**Input material**.
++++++++

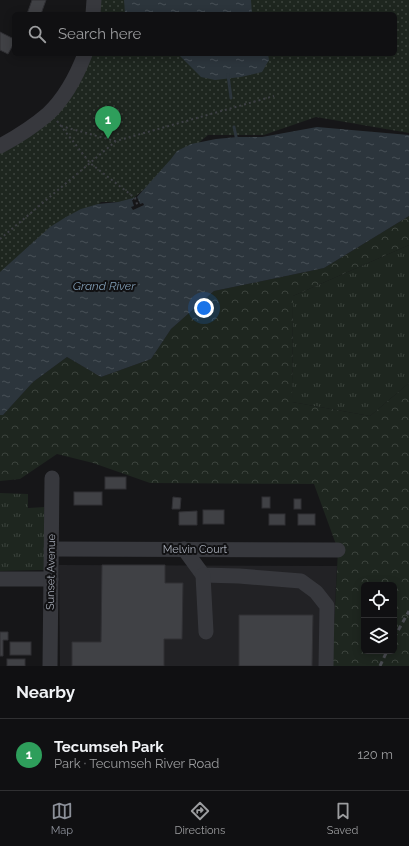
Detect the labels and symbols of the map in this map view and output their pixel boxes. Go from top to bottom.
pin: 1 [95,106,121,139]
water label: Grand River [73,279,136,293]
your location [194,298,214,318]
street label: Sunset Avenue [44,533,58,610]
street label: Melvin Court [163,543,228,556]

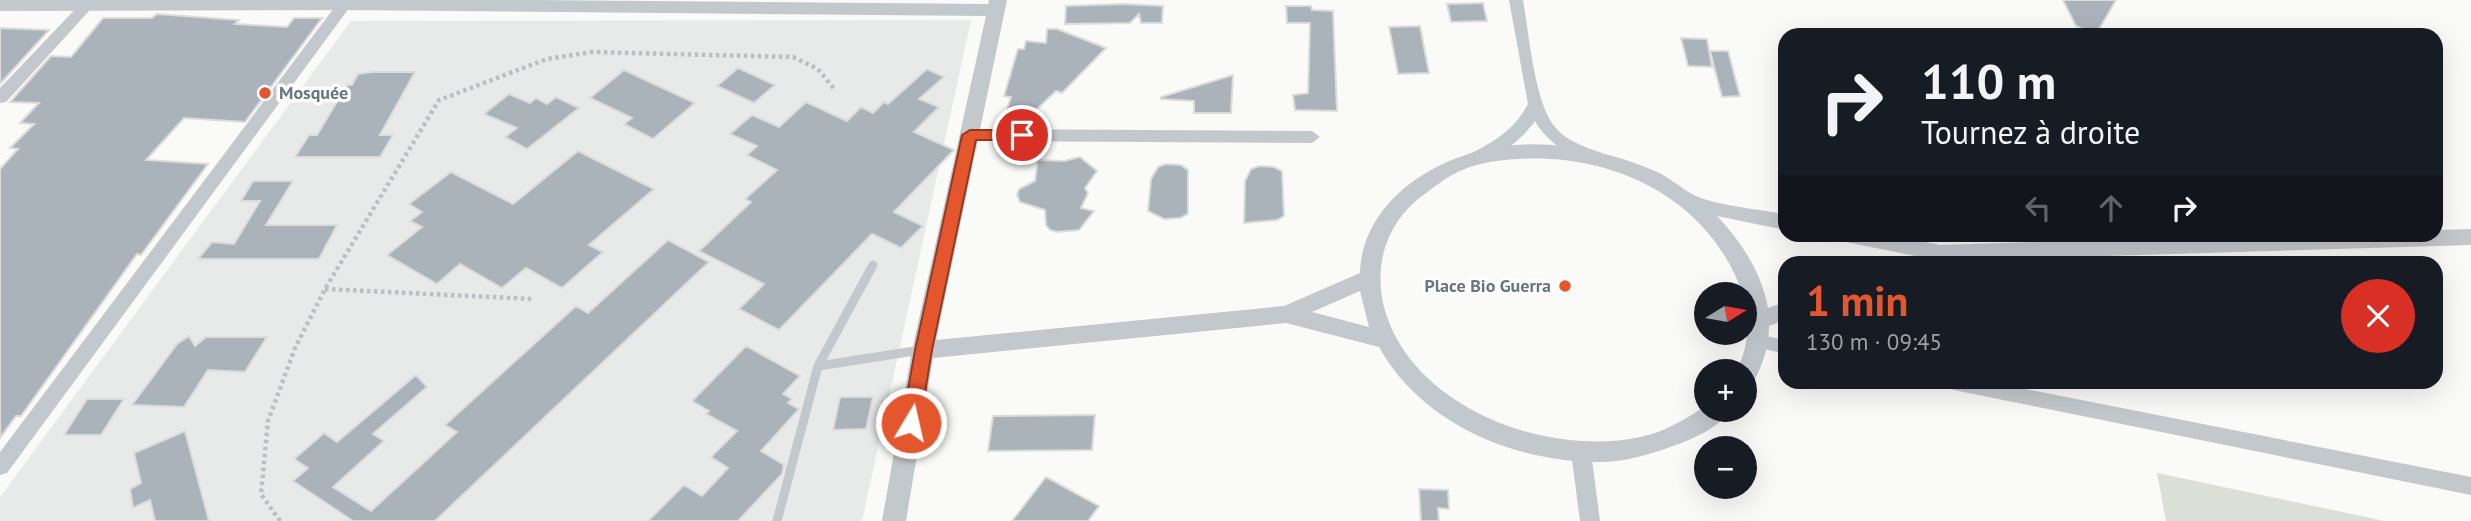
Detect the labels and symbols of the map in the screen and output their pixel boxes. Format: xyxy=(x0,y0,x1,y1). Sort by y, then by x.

++++++++

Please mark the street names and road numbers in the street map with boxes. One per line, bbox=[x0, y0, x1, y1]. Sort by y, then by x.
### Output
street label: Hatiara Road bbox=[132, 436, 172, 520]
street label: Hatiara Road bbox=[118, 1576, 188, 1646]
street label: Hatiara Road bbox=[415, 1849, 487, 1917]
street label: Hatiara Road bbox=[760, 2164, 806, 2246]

++++++++

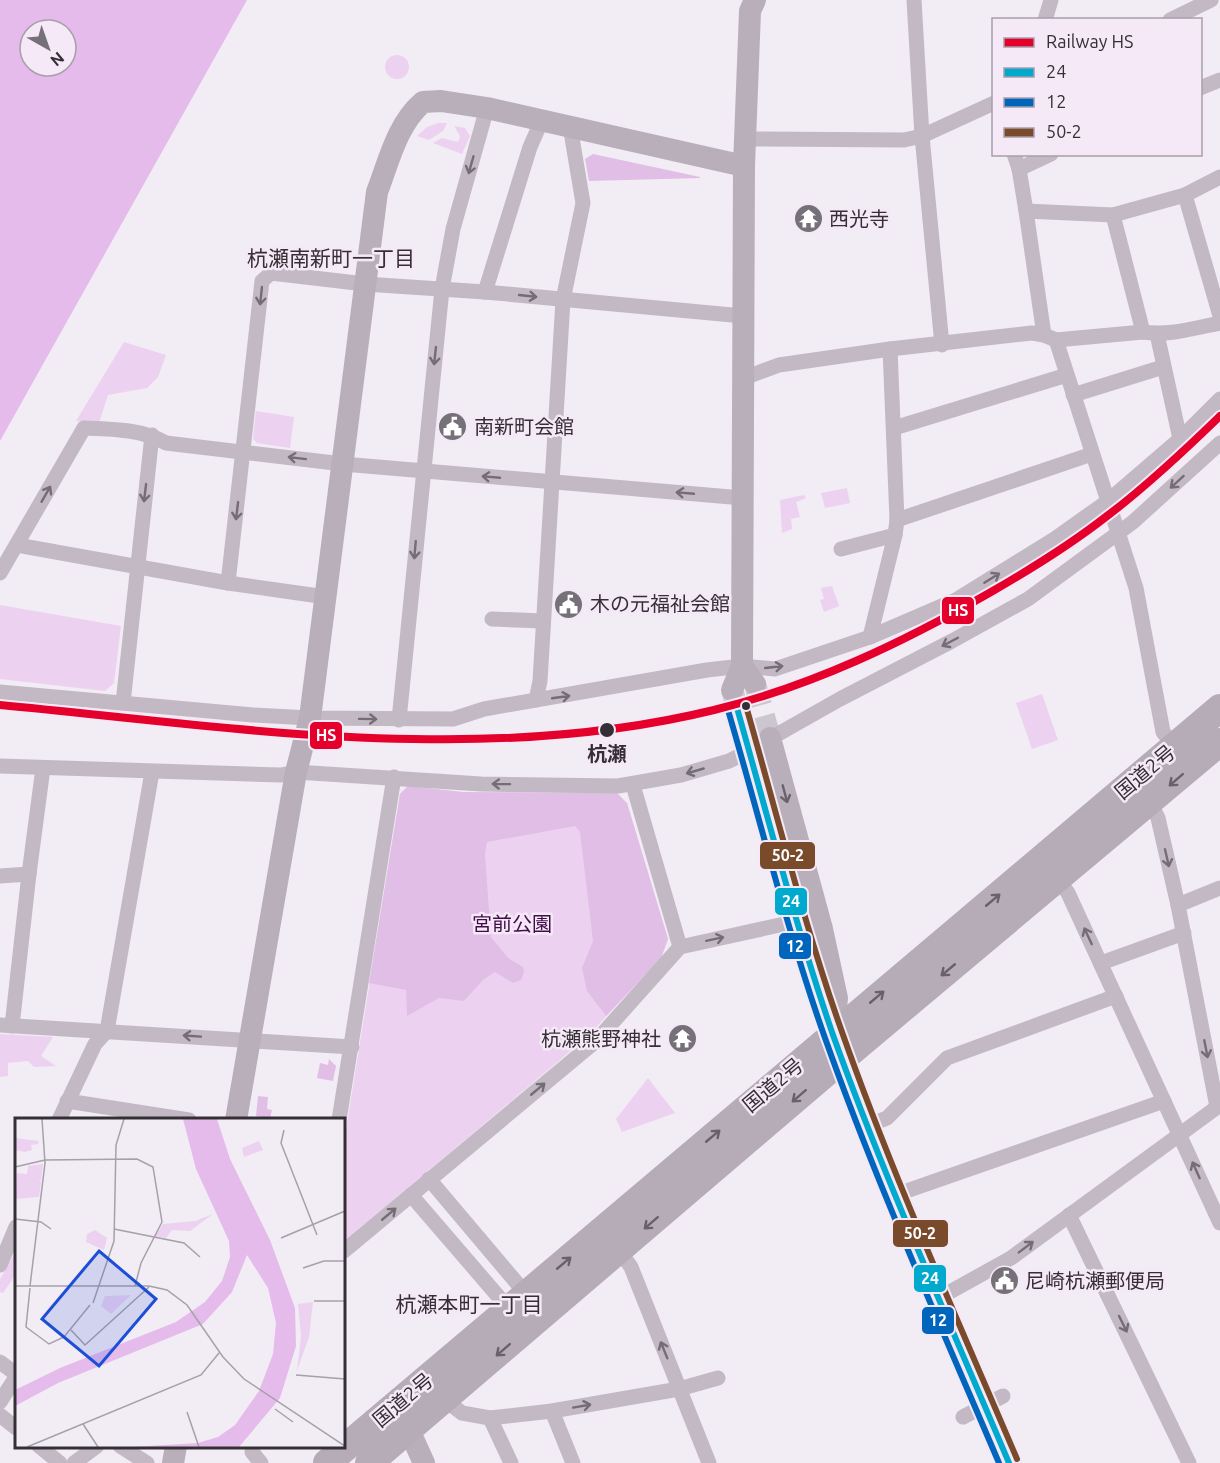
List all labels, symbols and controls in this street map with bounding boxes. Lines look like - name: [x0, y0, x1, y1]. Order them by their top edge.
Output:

++++++++

Reproduce every line of the material above that has the string "Sort".

**The completed task**.
Detect the labels and symbols of the map in the screen and output their pixel boxes. Format: xyxy=(x0,y0,x1,y1). Sort by y, then by x.
Please mark the street names and road numbers in the street map with boxes. One per line, bbox=[x0, y0, x1, y1]. Sort by y, then by x.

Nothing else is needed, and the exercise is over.